The Wild Utah Forest Campaign is one piece of a nationwide campaign intent upon destroying the American timber industry. The central theme of UWFC is that the taxpayer is "subsidizing" the industry. UWFC also claims that logging practices "cause extensive damage . . . fragment forest ecosystems . . . erode forest soils, cause blowdowns, landslides and sedimentation of streams, destroy habitat and degrade wilderness character and scenic values." These charges warrant response.

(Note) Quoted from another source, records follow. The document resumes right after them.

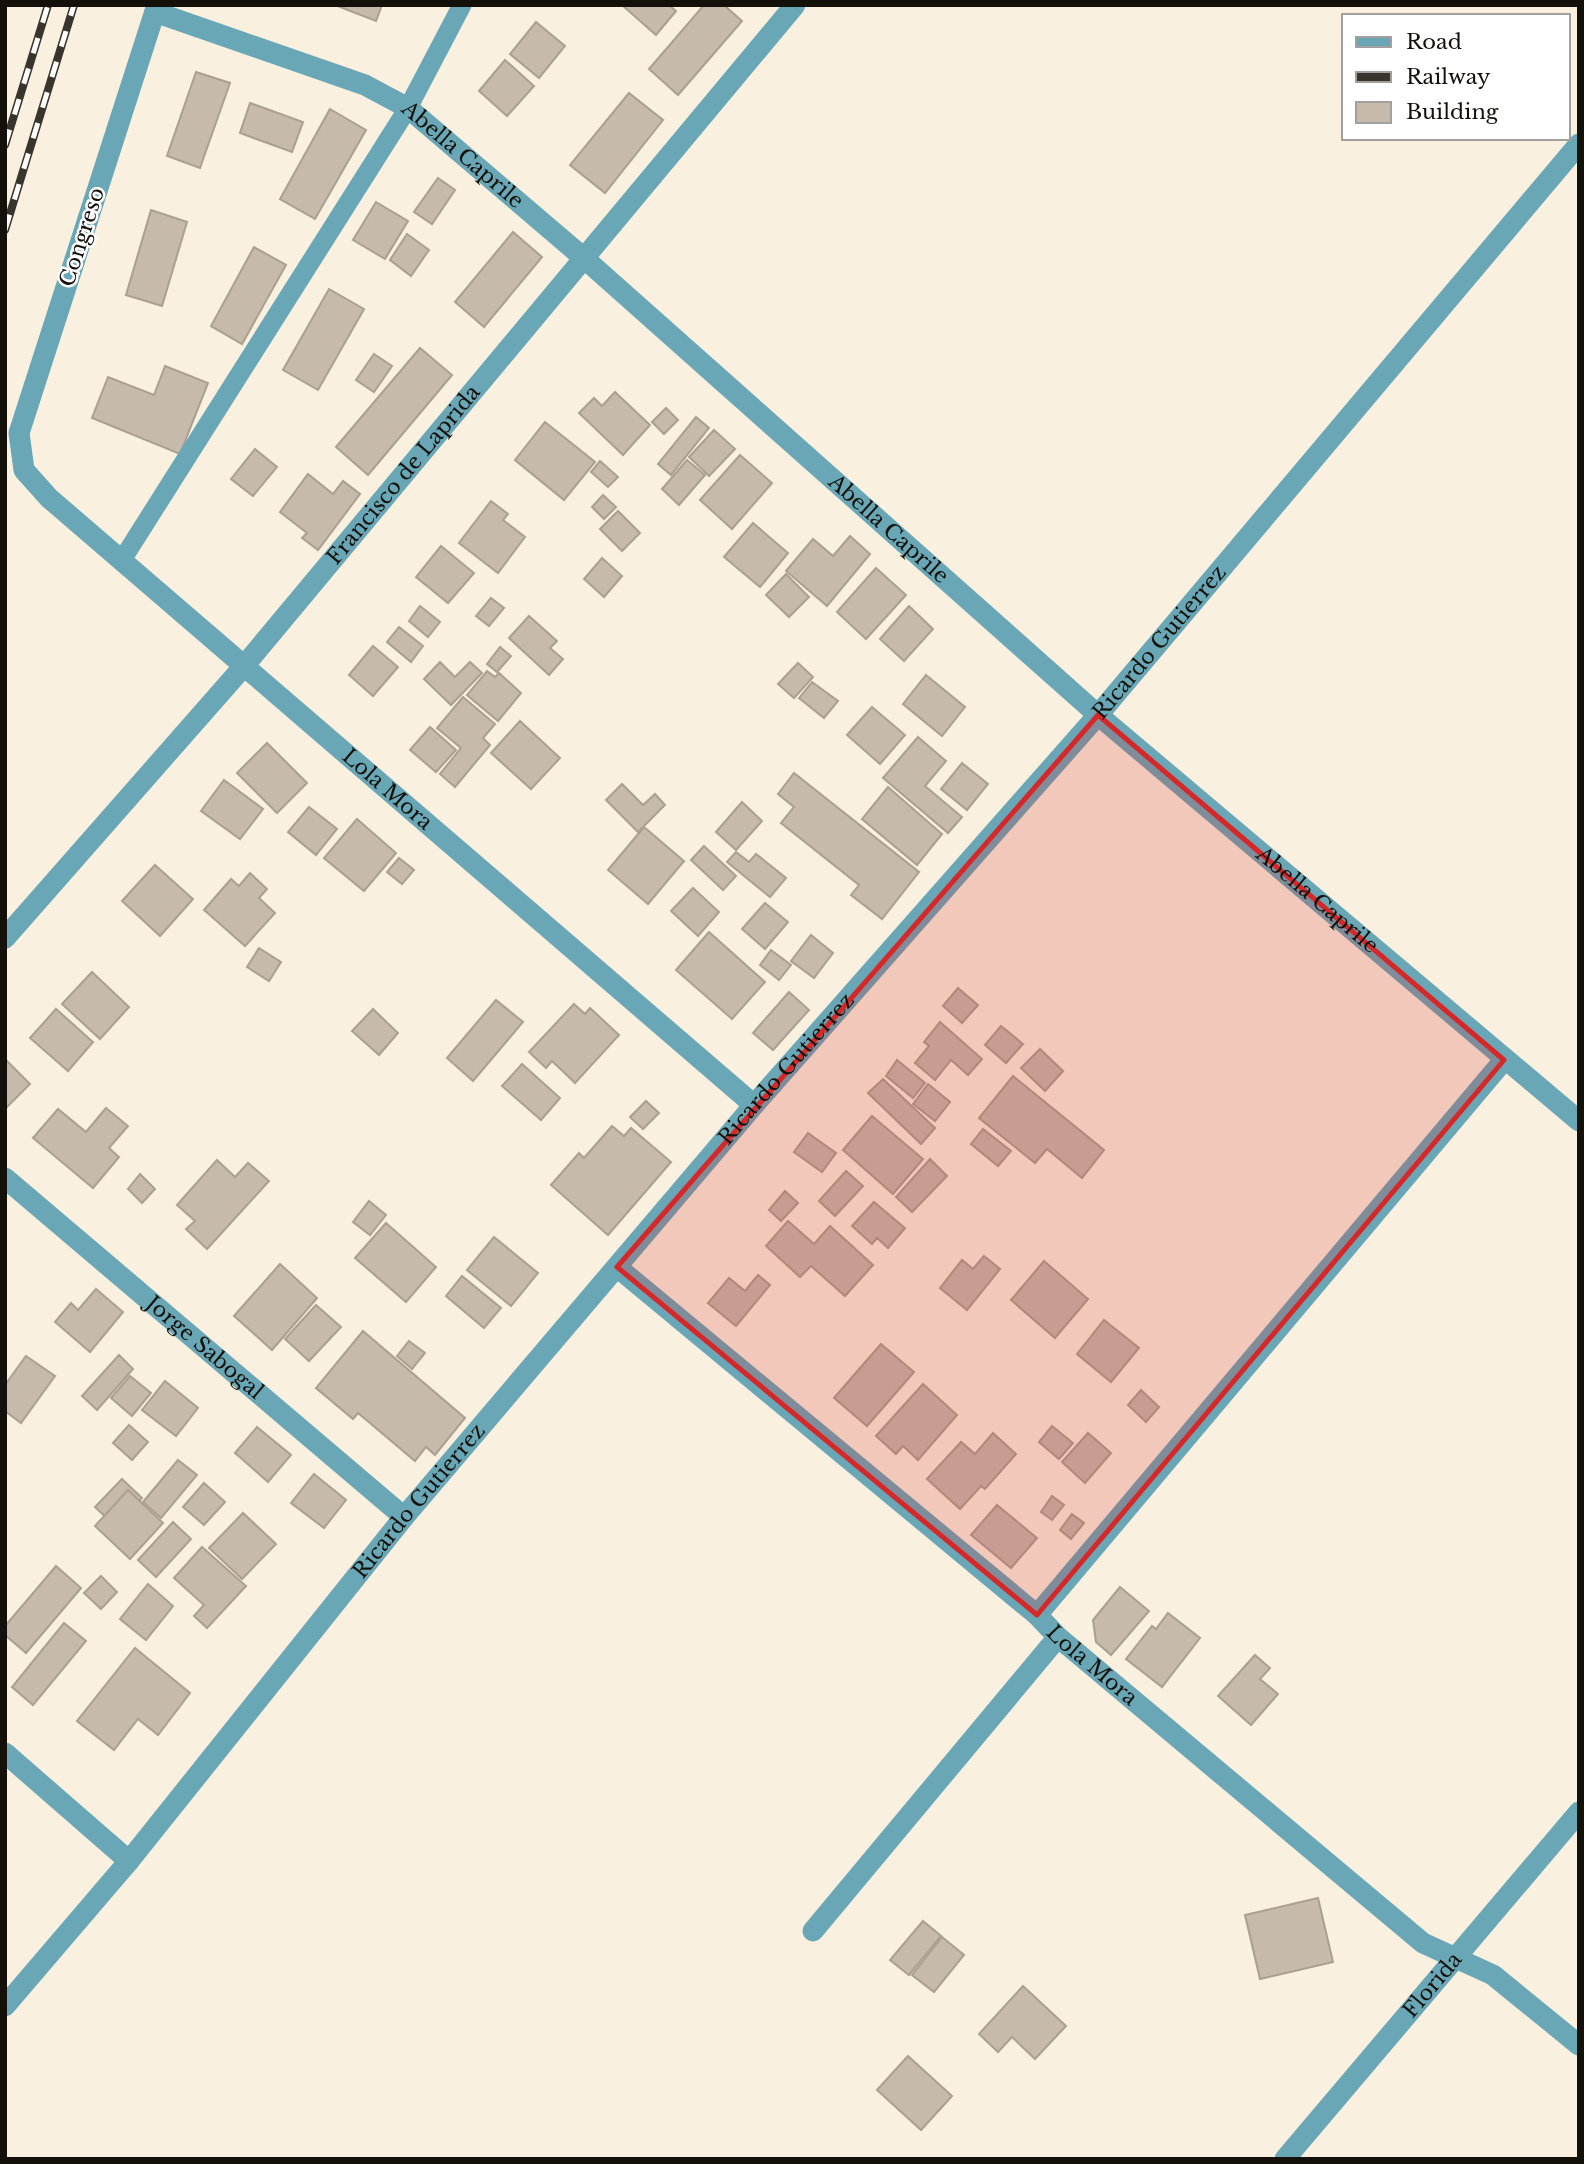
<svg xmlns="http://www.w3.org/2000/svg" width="1584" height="2164" viewBox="0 0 1584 2164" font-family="'Libre Baskerville',serif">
<rect width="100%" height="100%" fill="#f9f0df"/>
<g fill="#c5baab" stroke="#aa9f90" stroke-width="2">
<polygon points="335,5 382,5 376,21"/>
<polygon points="622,5 669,5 676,11 656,35"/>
<polygon points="704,5 724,5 742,21 678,95 649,69"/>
<polygon points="536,22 565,46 539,78 510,54"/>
<polygon points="505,60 534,86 507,116 479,91"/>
<polygon points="196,72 230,83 200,168 167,156"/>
<polygon points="629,93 663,120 605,193 570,165"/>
<polygon points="250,103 303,122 292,152 240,133"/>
<polygon points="330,109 366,130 315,219 280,199"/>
<polygon points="438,178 455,190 432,224 414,212"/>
<polygon points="376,202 408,221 385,259 353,240"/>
<polygon points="151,210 187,222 162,306 126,295"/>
<polygon points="513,232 542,257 484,327 455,302"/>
<polygon points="407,234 429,250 411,276 390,260"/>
<polygon points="254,247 286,265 242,344 211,326"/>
<polygon points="329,289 364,309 318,390 283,370"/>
<polygon points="420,348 452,375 368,475 336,447"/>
<polygon points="374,354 392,366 374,392 356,380"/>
<polygon points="165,366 208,383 180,454 92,418 108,377 154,395"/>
<polygon points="615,392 650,425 623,455 579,413 594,398 602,406"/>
<polygon points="666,408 678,420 664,434 652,422"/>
<polygon points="696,417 709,428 671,475 658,464"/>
<polygon points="545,422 595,462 564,500 515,460"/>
<polygon points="714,430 735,449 709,476 689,457"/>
<polygon points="255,449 277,467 253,496 231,479"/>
<polygon points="740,455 772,483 732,529 700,500"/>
<polygon points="687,460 705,475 679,505 662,489"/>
<polygon points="600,461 618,477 608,487 591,472"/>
<polygon points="308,474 333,494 343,481 360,494 318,550 302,538 307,533 280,512"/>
<polygon points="603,495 616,507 604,519 592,507"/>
<polygon points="491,501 508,514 503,520 525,537 498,573 459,543"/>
<polygon points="618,511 640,533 622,551 600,529"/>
<polygon points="753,523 788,553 760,587 724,557"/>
<polygon points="850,536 870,554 827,606 786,571 813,539 833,556"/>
<polygon points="441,546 474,573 448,603 416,577"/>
<polygon points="602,558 622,576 604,597 584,579"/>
<polygon points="876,568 906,595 866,639 837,612"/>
<polygon points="786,574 809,597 789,617 766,595"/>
<polygon points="491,598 504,608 489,626 476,616"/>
<polygon points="420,606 440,622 428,637 409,621"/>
<polygon points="909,606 933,629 904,661 880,639"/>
<polygon points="529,616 557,641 550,648 563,659 549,675 509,638"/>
<polygon points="399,627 423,646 411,662 387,642"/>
<polygon points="373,646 398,667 373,696 349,675"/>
<polygon points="500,647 511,656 497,672 487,664"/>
<polygon points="440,662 455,677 470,662 482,673 451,705 424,679"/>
<polygon points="798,663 813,677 794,698 778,684"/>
<polygon points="487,671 495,677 499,673 521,693 498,721 467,695"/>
<polygon points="926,675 965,707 942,736 903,704"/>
<polygon points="812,682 838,701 824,718 799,698"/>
<polygon points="463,697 495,724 483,738 490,745 455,787 440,774 461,748 437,728"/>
<polygon points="872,707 905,735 880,764 847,735"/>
<polygon points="520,721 560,758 531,789 491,753"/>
<polygon points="430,727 456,750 436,772 410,750"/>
<polygon points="918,737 946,761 925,786 962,817 948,833 883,778"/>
<polygon points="267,743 307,783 277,813 237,773"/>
<polygon points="962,763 988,784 967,810 941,789"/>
<polygon points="794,773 919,872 882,919 851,895 859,885 781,823 794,807 778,794"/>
<polygon points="224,780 263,809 240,839 201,811"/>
<polygon points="622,784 643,805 655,794 665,805 638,832 606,800"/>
<polygon points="888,787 942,834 917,865 862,819"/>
<polygon points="742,802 762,821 736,850 716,832"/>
<polygon points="309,807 337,829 316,855 288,832"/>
<polygon points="357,819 396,853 364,891 324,858"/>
<polygon points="644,827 684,861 648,904 608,870"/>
<polygon points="704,846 736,876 723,890 691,860"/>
<polygon points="736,852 749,862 756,854 786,878 770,897 727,862"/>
<polygon points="399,858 414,870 402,884 387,872"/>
<polygon points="155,865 193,899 160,936 122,901"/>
<polygon points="250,873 267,889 259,898 275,913 245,946 204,910 231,879 239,886"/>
<polygon points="693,888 719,912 698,936 671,911"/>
<polygon points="765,903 788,922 765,949 742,929"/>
<polygon points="709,932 765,982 732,1019 676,970"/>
<polygon points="811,935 833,953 814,978 791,961"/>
<polygon points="259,948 281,962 269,981 247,967"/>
<polygon points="771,950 791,965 779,980 760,965"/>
<polygon points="92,972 129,1007 100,1039 62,1004"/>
<polygon points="958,988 978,1005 962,1023 943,1006"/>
<polygon points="789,992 809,1010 773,1050 753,1033"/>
<polygon points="496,1000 523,1022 473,1081 447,1058"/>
<polygon points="574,1004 585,1014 590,1008 619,1035 575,1083 552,1061 546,1068 529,1052"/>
<polygon points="56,1009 93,1042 68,1071 30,1038"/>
<polygon points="373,1009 398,1033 379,1055 352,1031"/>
<polygon points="940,1022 982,1059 968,1075 951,1060 935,1080 915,1063 929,1046 924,1042"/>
<polygon points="1001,1026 1023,1044 1006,1063 985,1045"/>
<polygon points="1040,1049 1063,1071 1045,1091 1021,1068"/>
<polygon points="5,1059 30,1084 6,1108 5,1108"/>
<polygon points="897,1060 925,1083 913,1098 886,1076"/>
<polygon points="522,1064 560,1098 541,1120 502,1086"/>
<polygon points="1013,1076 1104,1150 1082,1178 1047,1149 1035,1163 979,1118"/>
<polygon points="883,1079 935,1128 921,1144 868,1093"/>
<polygon points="928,1084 950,1102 935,1121 913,1104"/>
<polygon points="646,1101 659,1113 643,1129 630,1117"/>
<polygon points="106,1108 128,1126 109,1148 119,1157 93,1188 33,1138 58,1109 86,1132"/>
<polygon points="872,1116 923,1159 893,1194 843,1150"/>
<polygon points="612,1126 624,1136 631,1128 671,1162 608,1235 551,1185 579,1153 584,1158"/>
<polygon points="983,1129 1011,1151 998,1166 971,1144"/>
<polygon points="808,1133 836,1153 822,1172 794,1152"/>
<polygon points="930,1159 947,1176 912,1212 896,1197"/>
<polygon points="217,1160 235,1177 248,1163 269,1181 207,1249 186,1229 195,1221 177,1205"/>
<polygon points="846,1171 863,1186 835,1216 819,1201"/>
<polygon points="140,1174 155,1189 142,1203 128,1189"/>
<polygon points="785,1191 798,1203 781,1221 769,1210"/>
<polygon points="369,1201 386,1215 370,1235 353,1222"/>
<polygon points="874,1202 905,1228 888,1248 877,1238 872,1244 852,1226"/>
<polygon points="788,1221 814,1244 830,1226 873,1265 845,1296 811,1266 800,1277 766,1246"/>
<polygon points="386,1223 436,1267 406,1302 355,1258"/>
<polygon points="494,1237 538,1273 511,1306 467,1270"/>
<polygon points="984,1256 1000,1269 967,1310 940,1288 962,1260 973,1269"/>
<polygon points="1044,1261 1088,1299 1055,1338 1011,1300"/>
<polygon points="280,1264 317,1298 272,1350 234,1316"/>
<polygon points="758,1275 770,1285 736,1326 708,1303 729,1278 745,1291"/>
<polygon points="462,1276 501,1308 484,1328 446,1296"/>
<polygon points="96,1289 123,1312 90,1352 55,1322 71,1303 78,1310"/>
<polygon points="316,1305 341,1327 309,1361 285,1339"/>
<polygon points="1104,1320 1139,1348 1111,1382 1077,1354"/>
<polygon points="363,1331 465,1418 435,1455 426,1447 415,1461 358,1413 353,1419 316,1388"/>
<polygon points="409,1341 425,1353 412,1369 397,1356"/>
<polygon points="881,1344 914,1372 867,1426 834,1398"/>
<polygon points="119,1355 133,1369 97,1410 82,1396"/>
<polygon points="26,1356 55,1376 21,1423 5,1411 5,1385"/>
<polygon points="130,1376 151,1393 132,1416 111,1398"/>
<polygon points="165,1381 198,1408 176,1436 142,1410"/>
<polygon points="923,1384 957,1415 918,1460 903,1446 896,1454 876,1436"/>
<polygon points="1141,1390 1159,1407 1146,1422 1128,1405"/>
<polygon points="129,1425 148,1442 132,1460 113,1443"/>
<polygon points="1052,1426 1073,1443 1059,1459 1039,1442"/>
<polygon points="257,1427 291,1455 268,1482 235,1453"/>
<polygon points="993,1433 1016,1454 985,1489 981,1486 960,1509 927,1479 961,1442 975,1454"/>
<polygon points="1088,1433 1111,1453 1085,1483 1062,1462"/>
<polygon points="178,1460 197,1475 161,1518 143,1502"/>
<polygon points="314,1474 346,1500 324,1528 291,1503"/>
<polygon points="122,1479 142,1498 115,1526 95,1507"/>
<polygon points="204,1483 225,1502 204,1525 183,1507"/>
<polygon points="128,1490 163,1523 130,1559 95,1526"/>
<polygon points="1052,1496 1064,1505 1052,1520 1041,1512"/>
<polygon points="997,1505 1037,1538 1011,1568 971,1535"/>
<polygon points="243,1513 276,1544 242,1579 209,1548"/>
<polygon points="1072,1514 1084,1523 1071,1539 1060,1530"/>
<polygon points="173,1522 191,1539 156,1577 138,1560"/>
<polygon points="202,1547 246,1586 207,1628 194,1616 204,1605 174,1578"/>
<polygon points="56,1566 81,1588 26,1653 5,1635 5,1626"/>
<polygon points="101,1576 117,1592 101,1609 84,1593"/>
<polygon points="148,1584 173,1606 146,1640 120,1619"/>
<polygon points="1120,1587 1149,1611 1111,1655 1096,1642 1093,1620"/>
<polygon points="1168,1613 1200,1638 1162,1687 1126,1659 1152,1626 1156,1629"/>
<polygon points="64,1623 86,1641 33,1705 12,1687"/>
<polygon points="135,1648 190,1693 158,1735 138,1719 114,1750 77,1721"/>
<polygon points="1255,1655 1270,1668 1260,1679 1278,1694 1251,1725 1218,1696"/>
<polygon points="1318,1898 1333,1962 1260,1979 1245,1915"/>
<polygon points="923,1921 941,1936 909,1975 890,1960"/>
<polygon points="942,1937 964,1955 934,1992 912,1975"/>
<polygon points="1023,1986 1066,2026 1035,2059 1012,2037 998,2052 979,2034"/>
<polygon points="908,2056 952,2096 921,2130 877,2090"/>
</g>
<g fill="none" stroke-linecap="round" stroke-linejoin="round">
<polyline stroke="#69a7b7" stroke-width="19" points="122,560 408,108 462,5"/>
<g stroke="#69a7b7" stroke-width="21">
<path id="s1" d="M157,5l-138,428 5,37 25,28 705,607"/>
<path id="s2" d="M155,12l210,73 43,23 177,151 513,456 481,406"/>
<path id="s3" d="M5,938l239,-272 551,-661"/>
<path id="s4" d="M5,1178l399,339"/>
<path id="s5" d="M617,1267l420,348 21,22 365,306 70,32 86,70"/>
<polyline points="1037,1615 1504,1060"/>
<polyline points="5,1753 129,1861"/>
<polyline points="813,1931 1058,1637"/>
<path id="s6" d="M5,2006l124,-145 275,-344 350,-412 344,-390 481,-571"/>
<path id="s7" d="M1285,2159l294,-347"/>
</g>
<defs>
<g id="rail">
<polyline points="5,145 48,5"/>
<polyline points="5,230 74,5"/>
</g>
</defs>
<use href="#rail" stroke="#39352d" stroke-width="8"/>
<use href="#rail" stroke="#fff" stroke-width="5" stroke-dasharray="16" stroke-linecap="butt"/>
</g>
<path fill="#d62828" fill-opacity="0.2" stroke="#d62828" stroke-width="5" stroke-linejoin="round" d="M1098,715l406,345 -467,555 -420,-348z"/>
<g text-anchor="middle" stroke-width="5" stroke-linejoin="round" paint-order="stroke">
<g font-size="21" fill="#14110b" stroke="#fff">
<text dy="7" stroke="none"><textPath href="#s2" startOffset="343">Abella Caprile</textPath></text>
<text transform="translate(82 237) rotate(-72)" y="7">Congreso</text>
<text dy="7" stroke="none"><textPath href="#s3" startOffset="611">Francisco de Laprida</textPath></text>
<text dy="7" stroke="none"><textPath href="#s2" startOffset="910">Abella Caprile</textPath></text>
<text dy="7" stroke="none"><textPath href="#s6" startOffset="1787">Ricardo Gutierrez</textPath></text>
<text dy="7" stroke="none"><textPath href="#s1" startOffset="971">Lola Mora</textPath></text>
<text dy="7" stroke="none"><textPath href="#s2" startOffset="1477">Abella Caprile</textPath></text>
<text dy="7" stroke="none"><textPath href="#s6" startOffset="1220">Ricardo Gutierrez</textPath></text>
<text dy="7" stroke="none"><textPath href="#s4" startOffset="262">Jorge Sabogal</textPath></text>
<text dy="7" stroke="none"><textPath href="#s6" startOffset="653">Ricardo Gutierrez</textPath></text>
<text dy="7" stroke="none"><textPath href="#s5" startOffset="620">Lola Mora</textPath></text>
<text dy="7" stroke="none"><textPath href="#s7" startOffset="228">Florida</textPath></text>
</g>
</g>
<rect width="1584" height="2164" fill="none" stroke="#14110b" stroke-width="14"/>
<rect x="1342" y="14" width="228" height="126" fill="#ffffff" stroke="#a1a09d" stroke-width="2"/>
<rect x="1356" y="37" width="35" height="10" fill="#69a7b7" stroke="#a1a09d" stroke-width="2"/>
<text x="1406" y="49" font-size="21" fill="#14110b">Road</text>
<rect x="1356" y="72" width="35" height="10" fill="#39352d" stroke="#a1a09d" stroke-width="2"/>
<text x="1406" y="84" font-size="21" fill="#14110b">Railway</text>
<rect x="1356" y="102" width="35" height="21" fill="#c5baab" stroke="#a1a09d" stroke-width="2"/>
<text x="1406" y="119" font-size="21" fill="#14110b">Building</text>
</svg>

As for subsidizing the industry, the public must know that timber sales are put out to the public for sale to the highest bidder. In a free market economy, the highest bid determines value. If it costs the Forest Service more to put the timber up for sale than the timber sells for, that cost can be chalked up to the fact that it is government doing it. Government wages, government employee benefits, interminable government "study," government accounting practices and government catering to incessant environmentalist appeals all add to the cost of a timber sale.As for UWFC's woeful litany of consequences of timbering, one needs only to consider the three alternative futures of all forests. They will burn. They will, in their climax stage, succumb to disease and die, and then they will burn. Or, they can be harvested using modern techniques and scientific forest practices. Each of these end consequences holds the possibility of creating the circumstances decried by UWFC. However, only commercial harvesting provides the opportunity for managing, controlling and limiting these consequences.
It is in the best interest of this nation and of our forests that they be sensibly harvested. If the government cannot sell its timber at a profit, it is not the timber industry's fault. It is a problem with government bureaucracy owning and controlling the productive capacity of the forests.